In the conversation uploaded by “ma yunhua”, a man claimed to be Ma Junhua’s husband and questioned “Chen’s lawyer” for having an affair with his wife, saying that he called his wife Ma Junhua “wife” on his cell phone. The man said he called his wife Ma Junhua “wife” on his mobile phone.

According to Sina Finance, “Lawyer Chen” is the compliance director of CICC, Chen Gang, and Ma Junhua is his subordinate. It is suspected that Ma Junhua’s husband sent the recording of his call with Chen Gang to the client group of CICC, exposing the matter and igniting public opinion.

In the phone recording, the man questioned the “Chen lawyer”: “You call my wife wife, we both a wife, how else to talk?” And asked the other side to give an explanation.

The man also questioned: “Do you think this is the right thing to do? We are both educated, I am a legal husband, as far as I know, you are also married, you also have children.”

Pressed, Chen admitted that he “did not do the right thing”. But then explained that “things in this world are more complicated”, “we can not do everything right, but in the end to be a good person.” This statement has been hot on the Internet.

Chen also asked the other party to take more responsibility, the man said, “You slept with my wife, but also I have to take more responsibility?”

The recording sparked internet attention after it was exposed in the CIMB client group.

CICC is a top investment institution on the mainland, but it has been plagued by scandals. In January this year, the executive general manager of CICC Capital, Han Tao, was reported to have had an affair with a female colleague surnamed Yang, set up a private fund, transferred tens of millions of benefits, often had public money for rooms, and lived a rotten life, the incident sparked an outcry.

In January this year, Han Tao, the executive general manager of CICC Capital, was reported to be having an affair with a female colleague, which shocked the financial circle. (Screenshot)

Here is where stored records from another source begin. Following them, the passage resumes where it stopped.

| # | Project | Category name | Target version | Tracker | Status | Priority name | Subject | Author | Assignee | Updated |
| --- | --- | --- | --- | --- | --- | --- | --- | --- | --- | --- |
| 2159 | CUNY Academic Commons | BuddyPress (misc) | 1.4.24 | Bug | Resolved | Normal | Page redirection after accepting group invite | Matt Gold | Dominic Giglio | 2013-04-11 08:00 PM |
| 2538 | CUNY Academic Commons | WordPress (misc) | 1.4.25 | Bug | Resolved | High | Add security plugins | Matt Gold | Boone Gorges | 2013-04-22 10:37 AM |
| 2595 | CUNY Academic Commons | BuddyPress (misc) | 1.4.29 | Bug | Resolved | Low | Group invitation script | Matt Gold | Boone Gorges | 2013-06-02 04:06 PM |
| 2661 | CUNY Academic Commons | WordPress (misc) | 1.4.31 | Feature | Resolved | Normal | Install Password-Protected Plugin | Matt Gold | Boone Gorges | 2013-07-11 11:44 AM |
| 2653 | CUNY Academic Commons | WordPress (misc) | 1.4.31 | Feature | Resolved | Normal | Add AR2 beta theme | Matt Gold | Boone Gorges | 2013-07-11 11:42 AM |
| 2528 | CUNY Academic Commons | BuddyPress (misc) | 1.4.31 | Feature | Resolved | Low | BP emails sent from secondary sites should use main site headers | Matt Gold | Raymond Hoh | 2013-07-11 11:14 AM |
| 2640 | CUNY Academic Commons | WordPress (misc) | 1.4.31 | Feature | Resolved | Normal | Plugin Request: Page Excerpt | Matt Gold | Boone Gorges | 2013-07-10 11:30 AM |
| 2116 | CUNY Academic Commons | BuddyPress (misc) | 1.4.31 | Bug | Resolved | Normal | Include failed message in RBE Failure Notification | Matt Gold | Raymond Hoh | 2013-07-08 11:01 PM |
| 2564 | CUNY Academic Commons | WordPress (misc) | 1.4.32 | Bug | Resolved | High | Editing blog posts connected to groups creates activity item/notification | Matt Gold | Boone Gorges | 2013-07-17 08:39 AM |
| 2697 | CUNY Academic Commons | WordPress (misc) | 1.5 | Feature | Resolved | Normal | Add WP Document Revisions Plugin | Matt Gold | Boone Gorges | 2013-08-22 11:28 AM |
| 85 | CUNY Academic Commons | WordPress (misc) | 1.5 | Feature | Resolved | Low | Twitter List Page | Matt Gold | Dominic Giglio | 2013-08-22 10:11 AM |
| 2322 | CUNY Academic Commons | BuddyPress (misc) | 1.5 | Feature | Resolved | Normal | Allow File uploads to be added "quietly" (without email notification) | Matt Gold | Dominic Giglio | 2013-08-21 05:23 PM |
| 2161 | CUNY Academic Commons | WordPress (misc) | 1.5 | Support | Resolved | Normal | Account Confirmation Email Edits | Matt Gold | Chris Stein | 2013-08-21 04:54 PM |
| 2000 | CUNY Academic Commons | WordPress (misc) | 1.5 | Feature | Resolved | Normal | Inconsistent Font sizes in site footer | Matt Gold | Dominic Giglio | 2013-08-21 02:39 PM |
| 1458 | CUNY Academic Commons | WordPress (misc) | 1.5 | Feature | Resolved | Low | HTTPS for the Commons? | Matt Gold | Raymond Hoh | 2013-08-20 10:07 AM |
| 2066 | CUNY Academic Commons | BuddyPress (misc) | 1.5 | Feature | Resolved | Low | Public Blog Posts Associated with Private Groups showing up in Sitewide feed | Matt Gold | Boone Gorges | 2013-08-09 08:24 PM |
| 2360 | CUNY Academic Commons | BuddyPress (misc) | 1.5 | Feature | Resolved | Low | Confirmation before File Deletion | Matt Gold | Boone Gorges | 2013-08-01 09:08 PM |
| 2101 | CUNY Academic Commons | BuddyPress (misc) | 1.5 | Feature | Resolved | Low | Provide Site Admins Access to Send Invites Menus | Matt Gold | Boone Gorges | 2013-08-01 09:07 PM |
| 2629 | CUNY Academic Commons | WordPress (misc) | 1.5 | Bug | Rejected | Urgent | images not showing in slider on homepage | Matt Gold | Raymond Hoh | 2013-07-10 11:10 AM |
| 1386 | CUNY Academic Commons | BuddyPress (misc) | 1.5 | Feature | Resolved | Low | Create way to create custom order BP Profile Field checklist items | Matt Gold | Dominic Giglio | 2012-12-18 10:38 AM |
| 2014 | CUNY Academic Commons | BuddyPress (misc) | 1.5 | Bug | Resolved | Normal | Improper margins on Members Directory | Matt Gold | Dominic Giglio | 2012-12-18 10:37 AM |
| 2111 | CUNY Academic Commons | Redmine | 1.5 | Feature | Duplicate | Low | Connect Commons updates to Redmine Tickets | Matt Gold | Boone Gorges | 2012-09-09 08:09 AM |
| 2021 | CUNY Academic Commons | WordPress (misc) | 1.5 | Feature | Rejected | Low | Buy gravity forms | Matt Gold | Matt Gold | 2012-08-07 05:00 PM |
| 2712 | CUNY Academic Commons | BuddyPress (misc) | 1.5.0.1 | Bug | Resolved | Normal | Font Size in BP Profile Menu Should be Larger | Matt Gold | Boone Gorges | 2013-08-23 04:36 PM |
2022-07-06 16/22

After about two months of investigation, Chief Executive Officer (CEO) Huang Chaohui finally issued an internal document a few days ago to severely deal with seven disciplinary employees, of which Han Tao was fired, and another six staff members, including Gao Qing and Xiao Feng, were sentenced to demotion and transfer, performance penalty, serious warning and critical education.

Huang Zhaohui in the internal letter did not forget to caution other colleagues: “Please all staff to learn a lesson, take this as a warning.” Do not want a few days after another scandal.

A few hours after the scandal broke, on the evening of April 7, CICC issued an announcement saying that Chen Gang, the company’s current compliance director, could not continue to perform his duties as compliance director due to health reasons. The company’s chief executive officer will assume the duties of compliance officer from the effective date until a new compliance officer is hired by the company.

It was reported that on April 7, CICC held the 12th meeting of the 2nd Board of Directors and passed the “Proposal for the Chief Executive Officer to Act as Compliance Officer of CICC” with 8 votes in favor, 0 votes against and 0 abstentions.

CICC issued an announcement to suspend Chen Gang from his position. (Screenshot)

Founded in 1965, CICC is the first investment bank in mainland China with over $340 billion in assets under management and has a long-standing reputation in the industry as “China’s Goldman Sachs”. According to SkyEye, CICC Capital is a wholly-owned subsidiary of CICC, with $3 billion in funds under management and over $2 billion in cumulative investments.